Haha 19 beers? That’s all?
Damn, I wanted to make it over to Lucky Labrador, but I think they were closed when we tried. Next time.
Not a huge fan of sour, but good to know.
Do you live in Portland?
Nope, we live in Georgia! Fortunately, close enough to Asheville to get there regularly, and Georgia is slowly becoming more craft-beer oriented…
Excellent. I used to spend a lot of time in the Atlanta area. Great spot.
Asheville is definitely on my travel list this year. Never been.
Asheville is a definite must for serious beer travelers! Their fancy high-end restaurants even tout, “We have an excellent beer menu!” If you go, definitely hit Pisgah- it’s in Black Mountain, but well worth the drive. We have a keg of their triple at the house and it is _heavenly_.
Thanks for the recommend. Might head down to Asheville this fall for a little weekend retreat.
That Pisgah bacon snout looks delicious…huge fan of darker beers.
Portland is my home town. I spent most of my life there and I never really got it. Portland is very much about being on the “in crowd”. They can take awhile to warm up to people from the outside. (If you’re visiting or moving from California don’t tell anyone that. Claim some other state if you want friends.) It can be a tough town for tourists and honestly anyone who doesn’t embrace the “Keep Portland Weird” lifestyle.
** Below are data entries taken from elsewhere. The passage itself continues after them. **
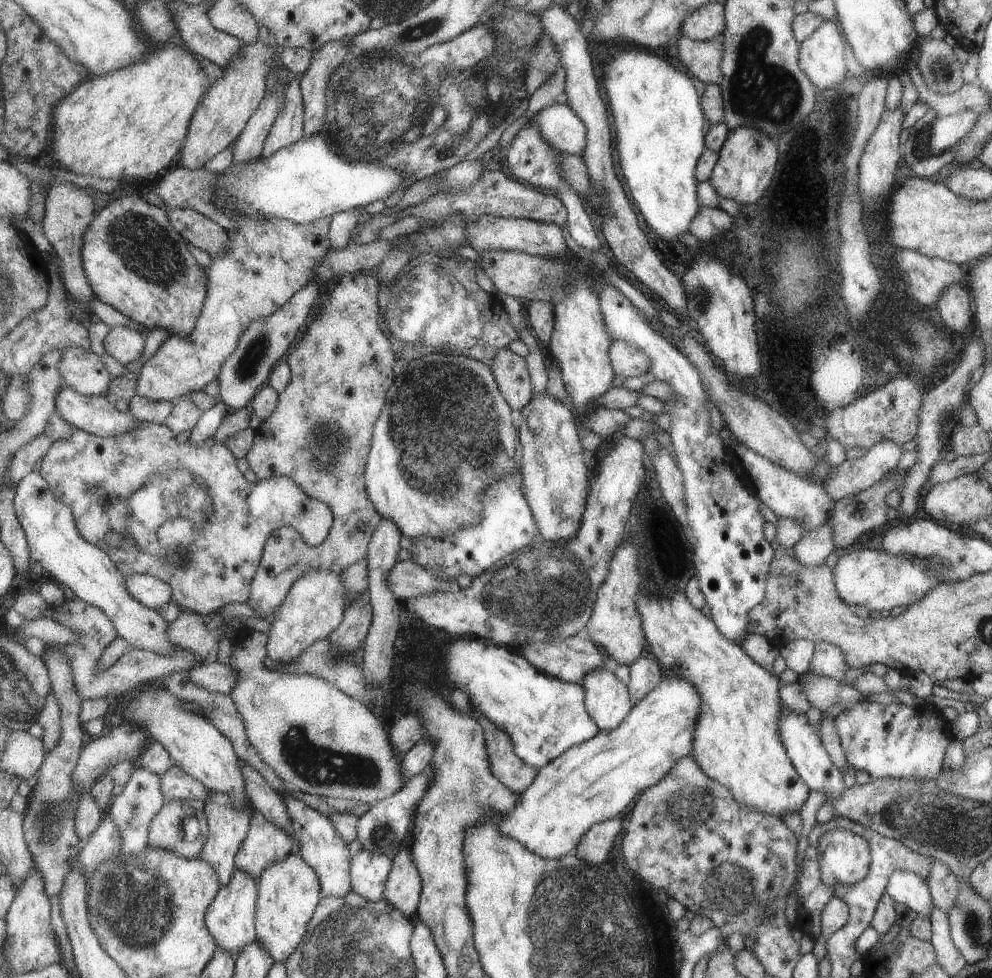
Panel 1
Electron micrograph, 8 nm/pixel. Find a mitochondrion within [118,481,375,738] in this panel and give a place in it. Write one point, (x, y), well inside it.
(329, 659)

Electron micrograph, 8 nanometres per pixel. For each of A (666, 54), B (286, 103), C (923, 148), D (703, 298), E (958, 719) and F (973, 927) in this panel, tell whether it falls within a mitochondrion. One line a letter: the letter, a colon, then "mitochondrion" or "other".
A: other
B: other
C: mitochondrion
D: mitochondrion
E: other
F: mitochondrion

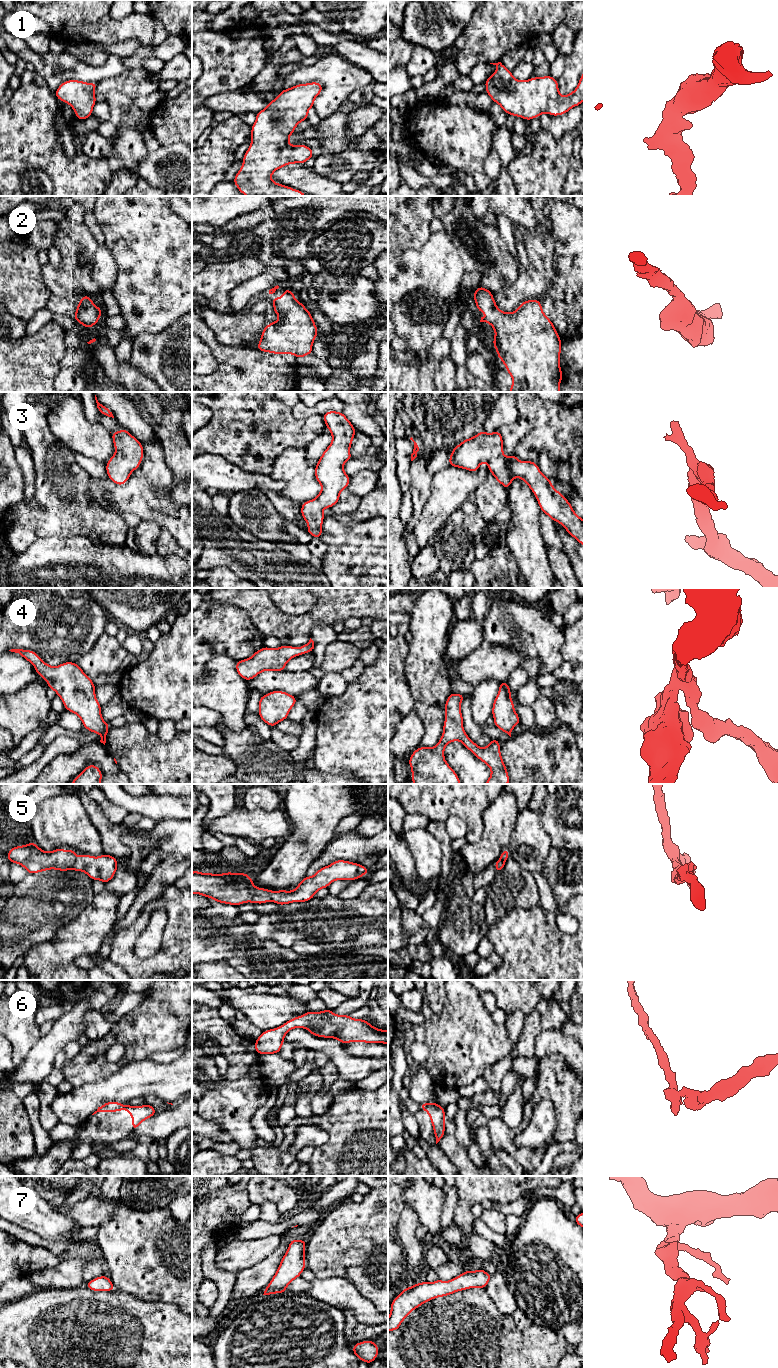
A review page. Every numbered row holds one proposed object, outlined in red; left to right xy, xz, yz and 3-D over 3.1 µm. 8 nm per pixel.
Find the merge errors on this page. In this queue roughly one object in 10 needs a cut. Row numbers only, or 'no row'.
6

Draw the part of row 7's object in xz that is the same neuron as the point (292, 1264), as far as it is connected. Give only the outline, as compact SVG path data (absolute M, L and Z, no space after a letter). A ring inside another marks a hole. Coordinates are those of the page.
M291 1240L289 1248L283 1256L275 1275L267 1285L263 1295L286 1292L287 1286L301 1275L306 1268L306 1242L307 1240Z

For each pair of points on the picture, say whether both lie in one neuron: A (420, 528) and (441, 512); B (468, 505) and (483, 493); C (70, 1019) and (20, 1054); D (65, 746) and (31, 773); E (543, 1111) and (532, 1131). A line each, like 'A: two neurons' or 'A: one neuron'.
A: one neuron
B: two neurons
C: two neurons
D: one neuron
E: one neuron

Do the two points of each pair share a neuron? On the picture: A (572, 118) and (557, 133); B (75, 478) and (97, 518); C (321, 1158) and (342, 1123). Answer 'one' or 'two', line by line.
A: one
B: one
C: one

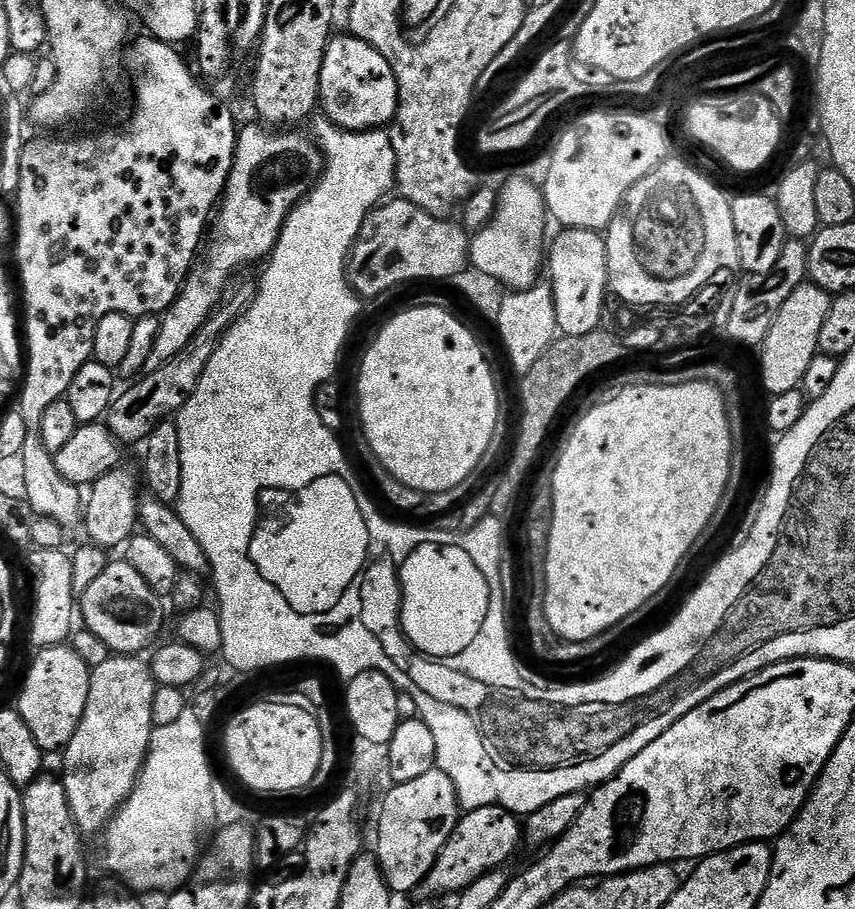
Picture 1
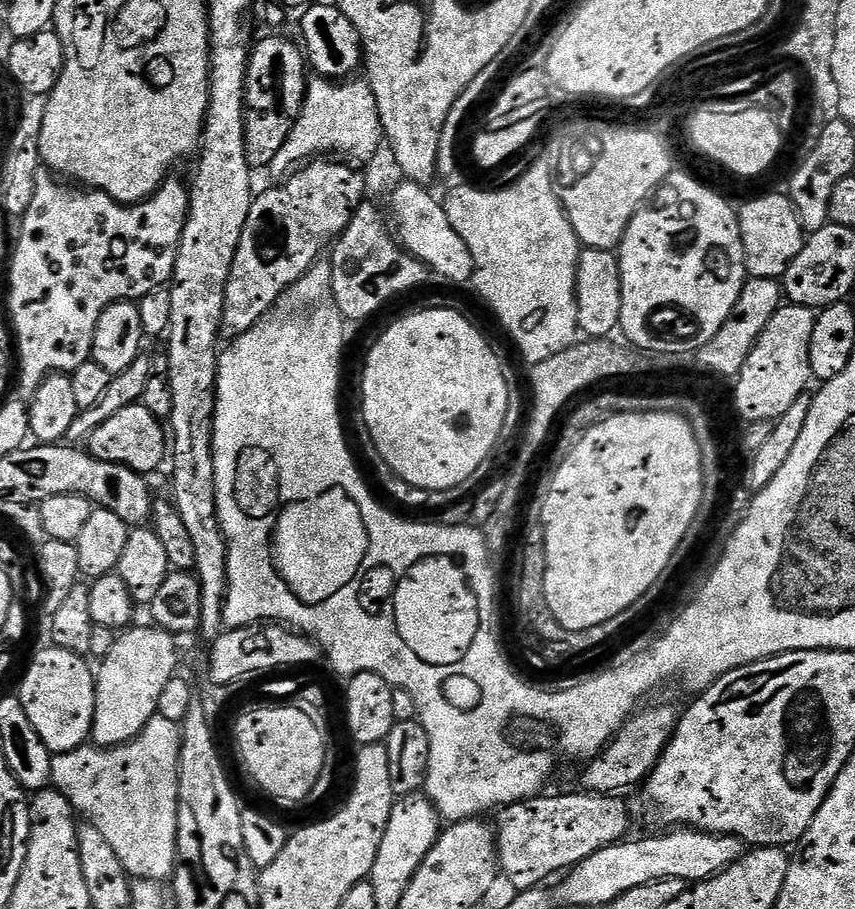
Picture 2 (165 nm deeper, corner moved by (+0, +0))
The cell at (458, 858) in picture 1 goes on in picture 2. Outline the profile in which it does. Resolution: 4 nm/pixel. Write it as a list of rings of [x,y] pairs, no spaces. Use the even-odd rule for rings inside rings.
[[[577,790],[565,796],[544,795],[507,805],[499,813],[500,828],[498,824],[495,834],[500,867],[512,875],[515,887],[520,890],[543,885],[547,876],[571,870],[590,858],[590,854],[625,839],[632,824],[627,806],[616,794],[603,796],[600,792]]]

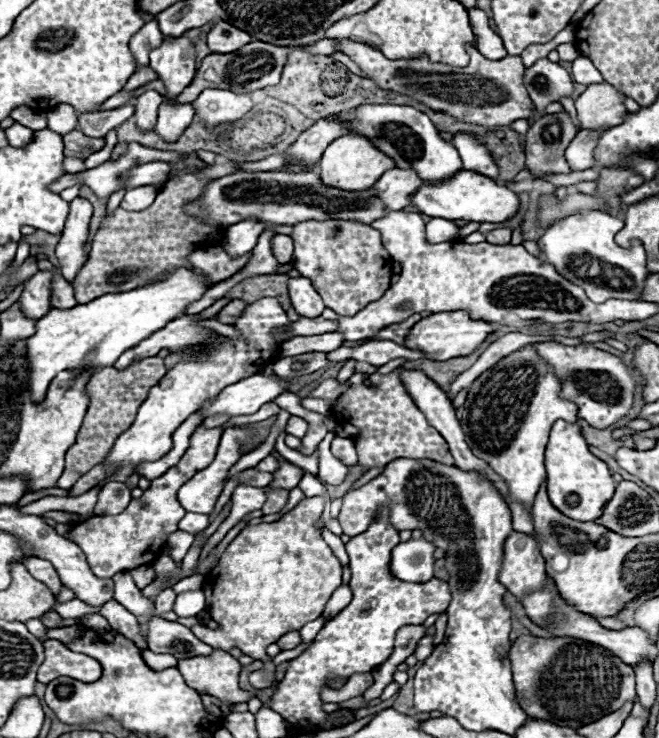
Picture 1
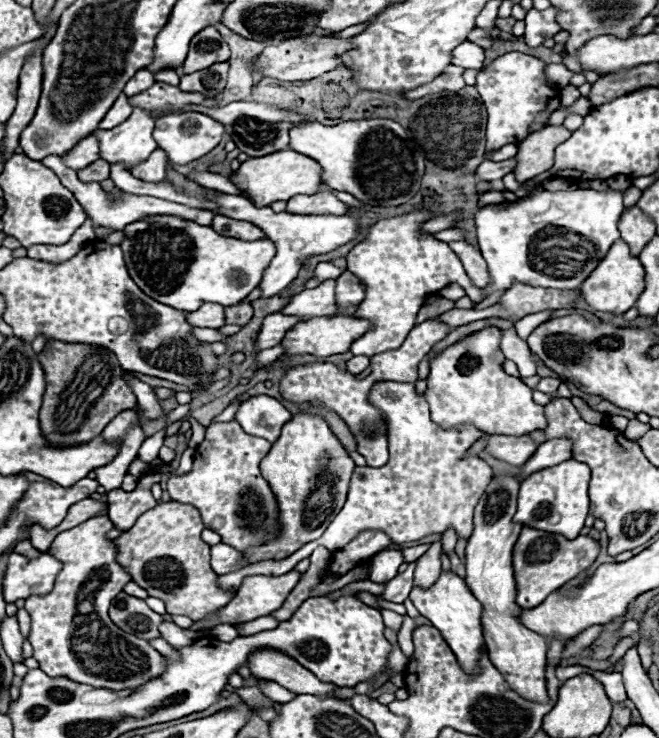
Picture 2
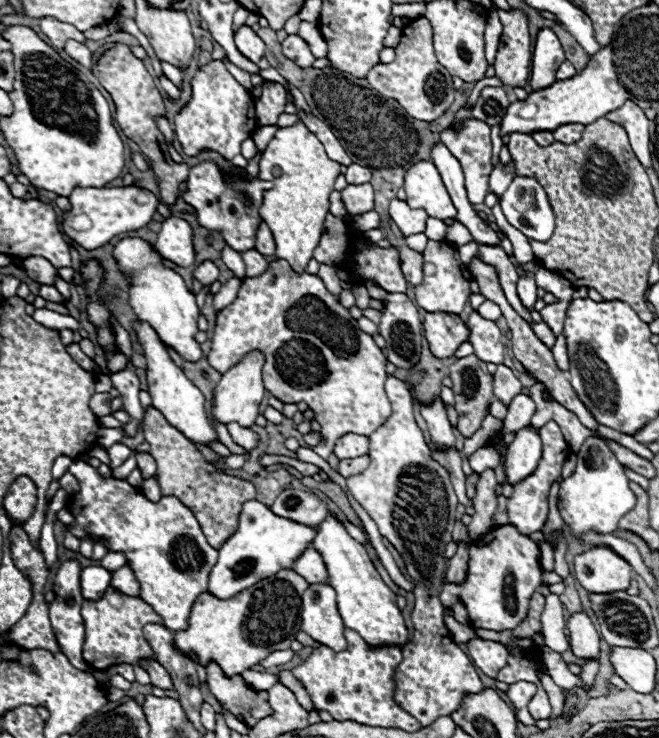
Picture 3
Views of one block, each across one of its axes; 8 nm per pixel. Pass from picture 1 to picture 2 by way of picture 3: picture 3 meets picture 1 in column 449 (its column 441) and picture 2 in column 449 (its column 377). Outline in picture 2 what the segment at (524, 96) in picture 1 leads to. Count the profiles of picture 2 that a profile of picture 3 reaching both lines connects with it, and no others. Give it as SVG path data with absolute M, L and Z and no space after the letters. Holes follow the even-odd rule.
M450 64L434 82L430 82L430 84L426 84L426 86L420 86L420 88L416 88L416 90L406 92L404 98L406 98L406 100L414 100L414 98L422 98L422 96L426 96L426 94L442 92L442 90L458 92L458 90L464 86L462 72L464 72L464 68L458 68L458 66Z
On that note, Portland is beautiful. It is filled with little jems throughout the city. I had a very Kodak childhood growing up there. Picking cherries from the tree in my front lawn, exciting parades, lots to do with the family, and pure gorgeous nature. I love Portland, but I wouldn’t move back. As the years go on the “in crowd” mindset is growing considerably. I’m sad you guys didn’t get to visit Portland about a decade ago!
Hey, Joy. Still love Portland and the surrounding area. ‘Tis a lovely place – hope to get back there soon. Where did you move to?
I moved to a quaint little town in Florida. I love Portland, don’t get me wrong. It can just be a very temperamental
Socially and in Nature. 🙂
Nice post. Portland’s a great city, particularly with a noticeable ban on cellphone use in restaurants, a policy supported by the monk I met on the street who wanted to know if I cared to discuss yoga.
Thanks, Stephentravels. I mean, when a monk asks you to discuss yoga, you have to by (Portland) law, right?